The only other point I want to make about game plan is that using both Francisco Caffaro and Shedrick at the same time might have been effective for stretches when both Lively and Filipowski were on the floor. I wanted to see that a couple times during the game. We also could have utilized the post in the offense. When our offense was shite, I wanted to see us spreading the floor and dumping it into one of the bigs. I cannot remember a single time we fed either Caffaro or Shedrick in the post.

Growth Opportunity

Virginia's freshmen Ryan Dunn and Isaac McKneely played 15 and 22 minutes respectively against Duke. Dunn fouled out with 2 points, 6 rebounds, 2 blocks and a steal. He had a rough start but played well in the second half. He had impact on defense, moved the ball well on offense, and had the third most rebounds of all players (tied with Armaan Franklin and Duke's Mark Mitchell). He did pass up one corner three I felt he should have taken. It was more helpful minutes for a player who will have a role in the NCAAs and will probably step into a starting role next year.

McKneely gave Virginia a huge lift and some hope in the second half with 8 points and two defensive rebounds. Twice he brought the Hoos back to within 6 with a three. He also spent much of the game covering the 6-8 Mitchell and only gave up one basket by my reckoning. McKneely probably could have gotten a couple more looks if he came off the screens looking to shoot. More often than not, I saw him making his cuts like he was just a ball reversal guy, and not flying off with the hands ready to get it and put it up. That was what led me to tweet:

Isaac is a deferential young man, but the sooner he starts carrying himself on court like the big dog, making every run and catching every ball as if the very best thing that could happen would be for him to shoot it as soon as he catches it, the sooner he will start to fill his true role in this program. He is the next generation of the Joe Harris - Kyle Guy line. I'm sure that Tony Bennett would not disagree with the contention that the best shot Virginia could get on any possession would be an Isaac McKneely rhythm three. He needs to be out there thinking that every screen he sees is designed to get him open. Watching Guy, emulating the way he set up screens, the way he read the angles and adjusted his runs to force his defender into the screen, the velocity with which he came out of his cuts, the way he hit the arc already knowing he was going to shoot it before it hit his hands, will turn iMac into the most feared shooter in the league.
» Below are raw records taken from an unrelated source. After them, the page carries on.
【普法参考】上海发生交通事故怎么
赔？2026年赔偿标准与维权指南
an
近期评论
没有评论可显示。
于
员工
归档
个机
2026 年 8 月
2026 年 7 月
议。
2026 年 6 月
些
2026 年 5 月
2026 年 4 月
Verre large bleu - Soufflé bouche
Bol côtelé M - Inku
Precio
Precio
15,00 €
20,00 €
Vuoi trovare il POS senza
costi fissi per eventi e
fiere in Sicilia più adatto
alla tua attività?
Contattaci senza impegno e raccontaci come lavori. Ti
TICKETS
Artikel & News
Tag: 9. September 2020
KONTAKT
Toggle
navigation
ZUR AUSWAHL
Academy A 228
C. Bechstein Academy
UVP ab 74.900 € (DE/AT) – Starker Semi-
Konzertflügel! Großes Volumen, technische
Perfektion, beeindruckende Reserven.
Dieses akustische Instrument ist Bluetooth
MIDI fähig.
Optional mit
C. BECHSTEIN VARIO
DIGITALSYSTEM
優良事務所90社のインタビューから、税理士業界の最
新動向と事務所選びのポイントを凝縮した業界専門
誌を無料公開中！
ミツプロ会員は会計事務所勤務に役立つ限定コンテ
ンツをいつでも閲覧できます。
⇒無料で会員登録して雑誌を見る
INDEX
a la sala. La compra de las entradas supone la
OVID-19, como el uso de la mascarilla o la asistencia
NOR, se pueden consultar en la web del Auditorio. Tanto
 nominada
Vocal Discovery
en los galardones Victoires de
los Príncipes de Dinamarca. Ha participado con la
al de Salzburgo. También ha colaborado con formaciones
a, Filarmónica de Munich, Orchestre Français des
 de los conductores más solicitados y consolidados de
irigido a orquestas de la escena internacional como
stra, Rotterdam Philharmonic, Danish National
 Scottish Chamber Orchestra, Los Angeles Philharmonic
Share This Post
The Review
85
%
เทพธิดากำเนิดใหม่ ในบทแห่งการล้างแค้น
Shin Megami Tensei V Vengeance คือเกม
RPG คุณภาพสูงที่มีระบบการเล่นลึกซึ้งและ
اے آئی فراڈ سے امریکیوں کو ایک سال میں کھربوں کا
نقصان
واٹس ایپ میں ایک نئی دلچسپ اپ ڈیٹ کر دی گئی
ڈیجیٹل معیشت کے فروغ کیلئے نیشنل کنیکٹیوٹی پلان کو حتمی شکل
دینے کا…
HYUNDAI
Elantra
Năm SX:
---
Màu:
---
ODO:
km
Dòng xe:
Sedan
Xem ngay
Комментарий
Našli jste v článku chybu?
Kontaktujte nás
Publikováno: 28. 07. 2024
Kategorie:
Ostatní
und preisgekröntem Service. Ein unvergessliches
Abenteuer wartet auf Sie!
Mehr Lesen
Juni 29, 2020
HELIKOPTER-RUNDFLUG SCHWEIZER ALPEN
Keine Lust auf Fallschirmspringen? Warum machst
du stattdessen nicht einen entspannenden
I plan to come back to McKneely in more depth in a future article, perhaps after the season.

Final Thoughts On the ACC Tournament

It sucks to lose to Duke and it is disappointing to get this far and not be ACC champs, but playing in the ACC title game is a hell of an accomplishment. You beat two good teams to get there. It was also great experience for the younger players, and well-deserved achievement for all of them.

Next up: Furman and the NCAA Tournament.